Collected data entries
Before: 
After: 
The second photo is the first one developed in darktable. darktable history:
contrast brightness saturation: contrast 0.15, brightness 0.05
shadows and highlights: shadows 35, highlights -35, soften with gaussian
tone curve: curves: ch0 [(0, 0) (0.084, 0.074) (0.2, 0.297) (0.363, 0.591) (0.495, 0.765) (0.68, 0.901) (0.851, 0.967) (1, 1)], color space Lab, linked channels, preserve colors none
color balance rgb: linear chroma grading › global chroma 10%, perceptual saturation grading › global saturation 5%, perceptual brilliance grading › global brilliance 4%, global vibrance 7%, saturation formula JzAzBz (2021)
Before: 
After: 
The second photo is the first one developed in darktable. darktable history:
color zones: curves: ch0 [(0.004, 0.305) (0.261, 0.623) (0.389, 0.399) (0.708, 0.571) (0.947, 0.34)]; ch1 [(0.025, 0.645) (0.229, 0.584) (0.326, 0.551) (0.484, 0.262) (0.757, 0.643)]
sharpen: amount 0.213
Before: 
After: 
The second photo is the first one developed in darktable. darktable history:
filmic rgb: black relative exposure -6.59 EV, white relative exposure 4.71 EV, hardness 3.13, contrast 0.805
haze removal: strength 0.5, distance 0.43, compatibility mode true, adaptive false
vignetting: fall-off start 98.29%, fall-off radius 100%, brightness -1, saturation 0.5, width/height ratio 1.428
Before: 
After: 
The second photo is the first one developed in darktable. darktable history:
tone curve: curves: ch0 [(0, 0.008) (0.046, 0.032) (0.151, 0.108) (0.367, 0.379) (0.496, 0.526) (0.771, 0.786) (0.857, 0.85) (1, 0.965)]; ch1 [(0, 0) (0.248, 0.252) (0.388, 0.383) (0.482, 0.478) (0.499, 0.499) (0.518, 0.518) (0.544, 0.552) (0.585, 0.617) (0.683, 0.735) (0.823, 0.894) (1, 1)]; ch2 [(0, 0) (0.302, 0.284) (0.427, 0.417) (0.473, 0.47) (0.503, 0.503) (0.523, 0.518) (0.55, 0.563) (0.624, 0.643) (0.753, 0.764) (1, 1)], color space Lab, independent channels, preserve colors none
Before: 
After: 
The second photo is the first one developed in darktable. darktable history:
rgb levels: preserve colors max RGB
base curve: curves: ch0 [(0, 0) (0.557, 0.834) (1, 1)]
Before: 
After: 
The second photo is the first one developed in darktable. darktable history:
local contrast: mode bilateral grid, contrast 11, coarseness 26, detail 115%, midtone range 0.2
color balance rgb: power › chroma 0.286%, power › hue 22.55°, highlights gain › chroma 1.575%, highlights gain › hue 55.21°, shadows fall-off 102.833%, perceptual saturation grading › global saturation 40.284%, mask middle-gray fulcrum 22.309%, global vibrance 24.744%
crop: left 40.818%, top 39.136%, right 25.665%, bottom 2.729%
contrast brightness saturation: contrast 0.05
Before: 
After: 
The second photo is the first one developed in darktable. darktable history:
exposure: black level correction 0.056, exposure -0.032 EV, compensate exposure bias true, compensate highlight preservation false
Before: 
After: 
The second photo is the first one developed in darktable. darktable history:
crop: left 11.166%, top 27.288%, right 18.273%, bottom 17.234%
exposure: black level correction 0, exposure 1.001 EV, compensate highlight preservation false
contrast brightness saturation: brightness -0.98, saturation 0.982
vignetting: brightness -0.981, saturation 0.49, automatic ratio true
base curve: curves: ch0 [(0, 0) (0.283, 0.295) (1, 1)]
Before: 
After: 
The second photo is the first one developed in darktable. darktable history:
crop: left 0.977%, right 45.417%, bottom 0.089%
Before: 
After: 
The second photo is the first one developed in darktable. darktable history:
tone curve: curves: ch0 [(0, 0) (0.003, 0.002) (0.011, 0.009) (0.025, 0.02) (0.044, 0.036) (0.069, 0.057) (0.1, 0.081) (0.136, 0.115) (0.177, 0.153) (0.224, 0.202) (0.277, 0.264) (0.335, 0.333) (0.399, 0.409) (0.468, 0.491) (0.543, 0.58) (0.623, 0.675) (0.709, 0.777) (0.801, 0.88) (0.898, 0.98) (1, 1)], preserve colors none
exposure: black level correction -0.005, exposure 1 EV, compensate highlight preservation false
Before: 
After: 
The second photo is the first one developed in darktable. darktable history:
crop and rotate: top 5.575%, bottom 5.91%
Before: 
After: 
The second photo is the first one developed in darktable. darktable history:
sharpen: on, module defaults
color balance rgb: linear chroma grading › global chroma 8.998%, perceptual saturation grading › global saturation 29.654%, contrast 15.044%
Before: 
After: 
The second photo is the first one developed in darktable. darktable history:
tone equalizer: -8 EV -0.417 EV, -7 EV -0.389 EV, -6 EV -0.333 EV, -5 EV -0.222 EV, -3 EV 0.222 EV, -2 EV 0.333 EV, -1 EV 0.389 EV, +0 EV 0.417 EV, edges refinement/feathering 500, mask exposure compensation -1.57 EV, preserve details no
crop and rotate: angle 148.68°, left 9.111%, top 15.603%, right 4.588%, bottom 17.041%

Task prompt
Quote the data above word for word, starting at the very beginning and ending at the line that contains "tone curve: curves: ch0 [(0, 0.008)".

Final answer
Before: 
After: 
The second photo is the first one developed in darktable. darktable history:
contrast brightness saturation: contrast 0.15, brightness 0.05
shadows and highlights: shadows 35, highlights -35, soften with gaussian
tone curve: curves: ch0 [(0, 0) (0.084, 0.074) (0.2, 0.297) (0.363, 0.591) (0.495, 0.765) (0.68, 0.901) (0.851, 0.967) (1, 1)], color space Lab, linked channels, preserve colors none
color balance rgb: linear chroma grading › global chroma 10%, perceptual saturation grading › global saturation 5%, perceptual brilliance grading › global brilliance 4%, global vibrance 7%, saturation formula JzAzBz (2021)
Before: 
After: 
The second photo is the first one developed in darktable. darktable history:
color zones: curves: ch0 [(0.004, 0.305) (0.261, 0.623) (0.389, 0.399) (0.708, 0.571) (0.947, 0.34)]; ch1 [(0.025, 0.645) (0.229, 0.584) (0.326, 0.551) (0.484, 0.262) (0.757, 0.643)]
sharpen: amount 0.213
Before: 
After: 
The second photo is the first one developed in darktable. darktable history:
filmic rgb: black relative exposure -6.59 EV, white relative exposure 4.71 EV, hardness 3.13, contrast 0.805
haze removal: strength 0.5, distance 0.43, compatibility mode true, adaptive false
vignetting: fall-off start 98.29%, fall-off radius 100%, brightness -1, saturation 0.5, width/height ratio 1.428
Before: 
After: 
The second photo is the first one developed in darktable. darktable history:
tone curve: curves: ch0 [(0, 0.008) (0.046, 0.032) (0.151, 0.108) (0.367, 0.379) (0.496, 0.526) (0.771, 0.786) (0.857, 0.85) (1, 0.965)]; ch1 [(0, 0) (0.248, 0.252) (0.388, 0.383) (0.482, 0.478) (0.499, 0.499) (0.518, 0.518) (0.544, 0.552) (0.585, 0.617) (0.683, 0.735) (0.823, 0.894) (1, 1)]; ch2 [(0, 0) (0.302, 0.284) (0.427, 0.417) (0.473, 0.47) (0.503, 0.503) (0.523, 0.518) (0.55, 0.563) (0.624, 0.643) (0.753, 0.764) (1, 1)], color space Lab, independent channels, preserve colors none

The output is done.